Vista stores a lot of useless crap, like old DLLs when you install service packs (in case you want to uninstall) and so on. Every time you install a patch/update, the old files are retained and must be cleaned out, for which purpose many utilities exist on the web including Microsoft's website.
Finished Installing Windows Vista SP1 ? Now Remove All The Junk Files Service Pack Cleanup Tool In Vista SP2 To Clean up Old RTM & SP1 Backup Files » My Digital Life
and so on.
I also personally don't use System Restore, it's just a waste of space in my opinion. All I have ever seen inrestore images is copy after copy of the same viruses that have been on a client's computer for months or years.
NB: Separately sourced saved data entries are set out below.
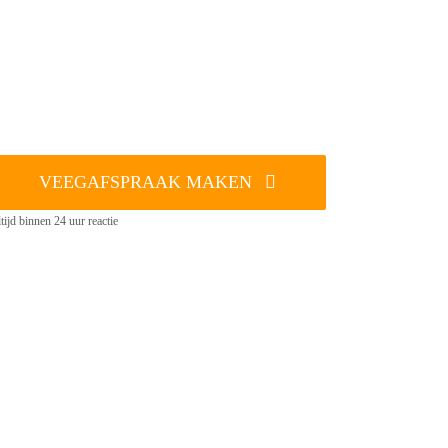
VEEGAFSPRAAK MAKEN
tijd binnen 24 uur reactie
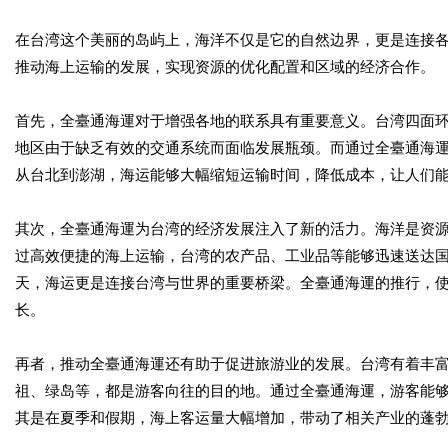
在台湾这个美丽的岛屿上，海洋不仅是它的自然边界，更是连接
推动海上运输的发展，实现资源的优化配置和区域的经济合作。
首先，全臺通海運对于增强各地的联系具有重要意义。台湾四面
地区由于缺乏有效的交通系统而面临发展瓶颈。而通过全臺通海
从台北到澎湖，海运能够大幅缩短运输时间，降低成本，让人们
其次，全臺通海運为台湾的经济发展注入了新的活力。海洋是资
过高效便捷的海上运输，台湾的农产品、工业品等能够迅速送达
天，海运更是连接台湾与世界的重要桥梁。全臺通海運的推行，
长。
再者，推动全臺通海運还有助于促进旅游业的发展。台湾有着丰
祖、绿岛等，都是游客向往的目的地。通过全臺通海運，游客能
其是在夏季和假期，海上客运量大幅增加，带动了相关产业的蓬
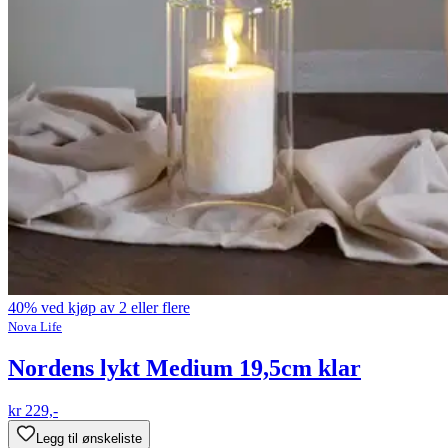
40% ved kjøp av 2 eller flere
Nova Life
Nordens lykt Medium 19,5cm klar
kr 229,-
Legg til ønskeliste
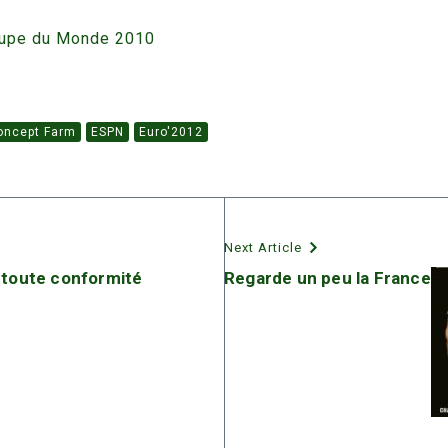
oupe du Monde 2010
oncept Farm
ESPN
Euro'2012
Next Article
 toute conformité
Regarde un peu la France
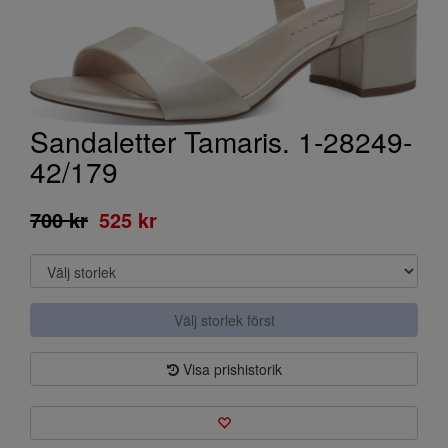
Sandaletter Tamaris. 1-28249-
42/179
700 kr
525 kr
Välj storlek först
Visa prishistorik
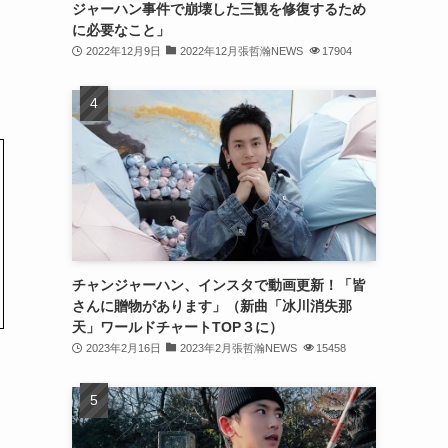
ジャーハン事件で崩壊した三観を修復するため
(31)
に必要なこと」
2022年12月9日
2022年12月張哲瀚NEWS
17904
(31)
(31)
(32)
(30)
(32)
(32)
(31)
チャンジャーハン、インスタで動画更新！「皆
さんに贈物があります」（新曲「冰川消失那
(28)
天」ワールドチャートTOP３に）
2023年2月16日
2023年2月張哲瀚NEWS
15458
(32)
(31)
(30)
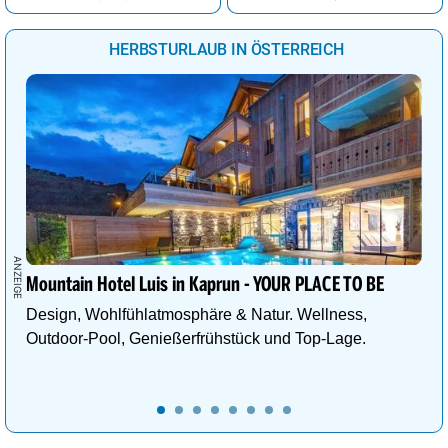
Sankt Pölten
27°
sonnig
0%
HERBSTURLAUB IN ÖSTERREICH
Wien
27°
sonnig
7%
Bregenz
29°
sonnig
0%
Mountain Hotel Luis in Kaprun - YOUR PLACE TO BE
Design, Wohlfühlatmosphäre & Natur. Wellness,
Outdoor-Pool, Genießerfrühstück und Top-Lage.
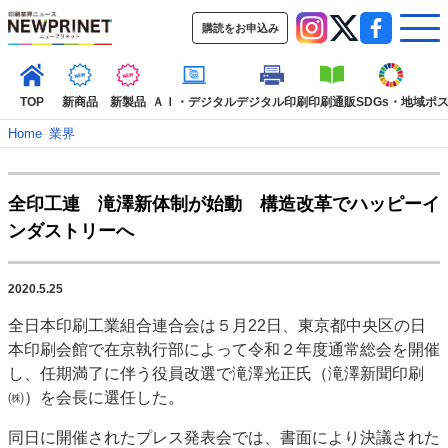
購読をお申込み
TOP
新商品
新製品
ＡＩ・デジタル
デジタル印刷
印刷通販
SDGs・地域
ポ
Home
–
業界
インデックス
全印工連 滝澤新体制が始動 構造改革でハッピーイ
TOP
新着記事
特集記事
動画コンテンツ
ンダストリーへ
インタビュー
コレクション
カテゴリー一覧
2020.5.25
新商品
新製品
ＡＩ・デジタル
デジタル印刷
印刷通販
全日本印刷工業組合連合会は５月22日、東京都中央区の日
SDGs・地域
ポストプレス
ビジネス
イベント
信用情報
業界
本印刷会館で在京執行部によって令和２年度通常総会を開催
市場・統計
人事・移転・異動・訃報
し、任期満了に伴う役員改選で滝澤光正氏（滝澤新聞印刷
㈱）を会長に選任した。
特集記事カテゴリー一覧
同日に開催されたプレス発表会では、書面により決議された
特集・デジタル印刷 アイデアで勝負！ ～多様なビジネス・多彩な商材～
Also, don't use a self-adjusting swap file, that's another space-eater. Make a partition, prefferably on another hard drive, that is about 25% larger than the size of swap file you need and then put the (fixed-size) swap file there. Some people like to keep a small (200-500GB) swap file on the C: drive and then put the rest elsewhere, to handle kernel dumps. If you don't know what a kernel dump is, just put the whole thing on the new partition. I use 4GB on my laptop because that's the largest 32-bit Vista will use (so my partition is 5GB to avoid the low-space warnings) and 500MB on my 8GB 64-bit Vista machine (because I really don't want the swap file to be used unless it really has to be to prevent crashing).